EXTRACTED RECORDS:
-----
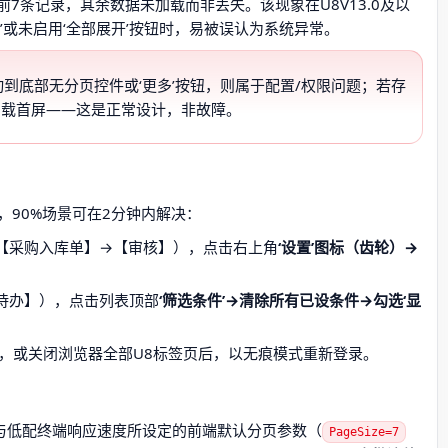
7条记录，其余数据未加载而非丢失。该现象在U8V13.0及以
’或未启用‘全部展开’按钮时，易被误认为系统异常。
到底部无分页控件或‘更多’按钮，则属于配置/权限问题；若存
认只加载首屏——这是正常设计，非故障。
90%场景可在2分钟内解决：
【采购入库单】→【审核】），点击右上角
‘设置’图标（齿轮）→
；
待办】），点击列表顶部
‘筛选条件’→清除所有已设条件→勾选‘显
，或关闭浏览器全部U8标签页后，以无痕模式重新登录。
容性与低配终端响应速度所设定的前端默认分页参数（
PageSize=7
-----
WHAT YOU SHOULD DO: Repeat only the stretch of lines that begins at the line containing "待办】），点击列表顶部" and ends at the last line above, both included.

RESULT OF THE EXERCISE:
待办】），点击列表顶部
‘筛选条件’→清除所有已设条件→勾选‘显
，或关闭浏览器全部U8标签页后，以无痕模式重新登录。
容性与低配终端响应速度所设定的前端默认分页参数（
PageSize=7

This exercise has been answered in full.